Im trying to create a FEM solver using the Jacobi Iterative Method. My data is structure in the following way. I have a table which indicate how many neighbors that node have. The Next one indicate me which are the neighbors of that node, And the last one which have the value of the nodes. The idea is to get the average of the Neighbors and store it in a new table. In all Tables, the number of row indicate the number of node. For example
the idea is to get the average of the nodes indicated in table number 2, The principal problem I have is not all the rows have the same number of neighbors.
The tables have a row format, and the table number 2 is an sparse Matrix, which the number of elements are given for the table number 1.
I already did a try, but it is 3 times slower than my approach using C++.
Here is the code
global void Jacobi_Kernel(unsigned int *d_neigh, unsigned int *d_numNeigh, float *d_meas, float *d_results) // add for the submatrix
{
int Node = blockIdx.x;
unsigned int numData = d_numNeigh[Node];
float Sum = 0;
if (Node < NUM_NODES && Node > 0){
unsigned int temp = d_numNeigh[Node - 1];
numData -= temp;
for (unsigned int i = 0; i < numData; i ++)
{
Sum += d_meas[d_neigh[i + temp] - 1];
}
}
if (Node == 0){
for (unsigned int i = 0; i < numData; i ++)
{
Sum += d_meas[d_neigh[i] - 1];
}
}
if (Node < NUM_NODES)
d_results[Node] = Sum / numData;
}
Hope you can give some advices to improve my code.
The big drawback with this sort of problem on the GPU is the unpredictable memory access patterns, which makes achieving anything resembling coalesced memory access very hard indeed. I generally work with structured continuum meshes, which makes life considerably easier, so I haven’t tried to do this for unstructured meshes, but textures spring immediately to mind. If you bind the node quantities to textures, and use texture reads, you might get a considerable improvement because there is caching and textures tend to work well for spatially coherent data, which is what you have here (or can have if you do some preliminary spatial ordering of the nodes or graph partitioning on the mesh). If you take some shared memory as an output buffer, you should also be able coalesce the writes as well.
(Disclaimer: these are only ideas, I have no proof of concept that they would actually work).
I have no idea what FEM solver is… but your code is absolutly not coalesced (even before what avidday is talking about)
for example:
int Node = blockIdx.x;
unsigned int numData = d_numNeigh[Node];
the code above makes all threads in a block read the same value. You should do something like this:
__shared__ unsigned int smNumData; // This will replace the numData variable...
if ( 0 == threadIdx.x )
smNumData = d_numNeigh[Node];
__syncthreads();
// Now all your threads have the correct value...

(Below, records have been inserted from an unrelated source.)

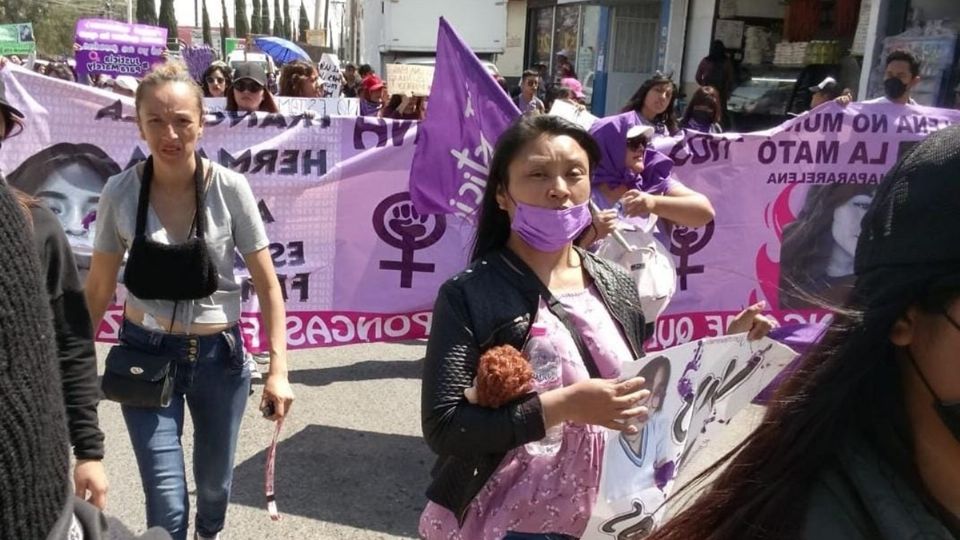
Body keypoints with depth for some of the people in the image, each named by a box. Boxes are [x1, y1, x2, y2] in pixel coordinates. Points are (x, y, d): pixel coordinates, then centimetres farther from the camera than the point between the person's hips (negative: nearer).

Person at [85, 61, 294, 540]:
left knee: (214, 481, 21)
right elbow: (98, 290, 1)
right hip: (145, 353, 0)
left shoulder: (229, 189, -13)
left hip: (217, 354, 0)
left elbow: (267, 285, -9)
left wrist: (278, 369, -15)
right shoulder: (119, 193, -10)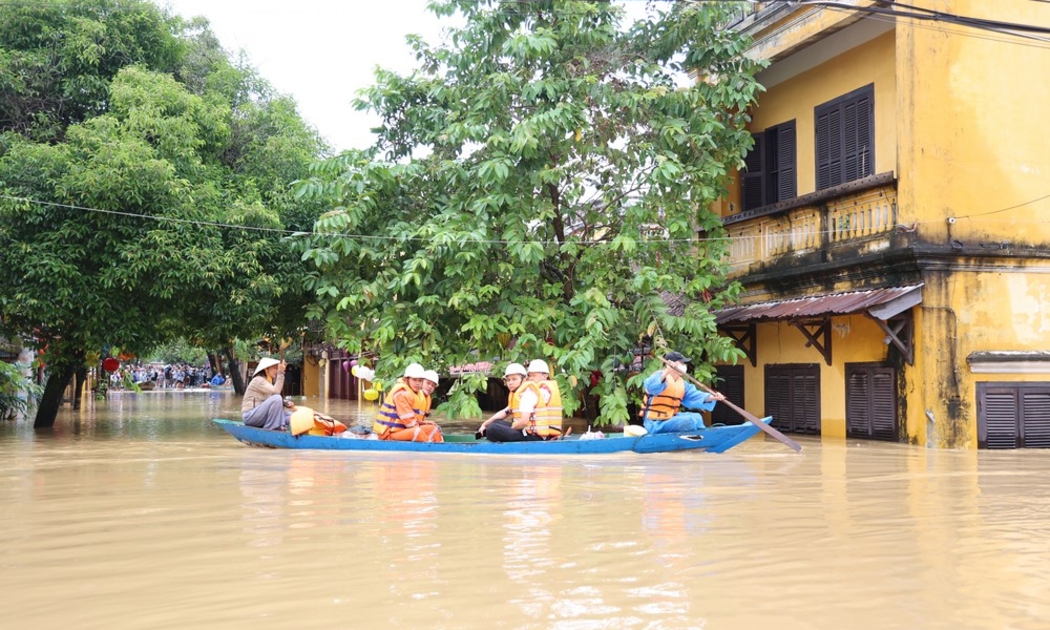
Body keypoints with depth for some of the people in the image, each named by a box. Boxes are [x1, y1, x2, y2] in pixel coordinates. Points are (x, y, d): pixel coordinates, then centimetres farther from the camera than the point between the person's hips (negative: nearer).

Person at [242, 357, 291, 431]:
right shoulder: (258, 380, -10)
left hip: (261, 415, 9)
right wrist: (280, 373, -23)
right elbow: (276, 392, -24)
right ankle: (271, 429, -23)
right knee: (276, 398, -30)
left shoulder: (269, 381, 19)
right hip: (250, 415, -9)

same goes for those lines - all should read to shared memory and share between the threads…
unsigned int temp = d_numNeigh[Node - 1];
numData -= temp;
for (unsigned int i = 0; i < numData; i ++)
{
Sum += d_meas[d_neigh[i + temp] - 1];
}
I guess the whole code should re-evaluated as its not sure that you’ve managed to parallel it correctly on the GPU.
Avidday/others - on Compute 1.3 (newest cards) what would be the penalty of such a code:
int iValue = pValues[ blockIdx.x ];
what will be the penalty of all the threads looping through an array, all accessing the same memory location?
Will the new hardware relax the coallescing penalty? by how much?
On Compute 1.3 devices when a warp (or half warp, can’t remember) reads a single global memory address, a broadcast mechanism is used. It ends up being a single transaction. On cc 1.1 devices there’s no broadcast for global memory AFAIR and this will result in 16 separate trips to memory - a remedy for this is the second codeblock eyalhir74 posted.
so int iValue = pValues[ blockIdx.x ]; is fine on cc 1.3.
When all threads in a warp (half warp) read the same address in shared memory, it’s a broadcast read on all devices (even cc 1.0) and there are no block conflicts or whatever.
I believe he’s talking about Finite Element Method (http://en.wikipedia.org/wiki/Finite_element_method). It would be helpful it people put the full name in the title instead of acronyms, which is especially helpful when searching the forums.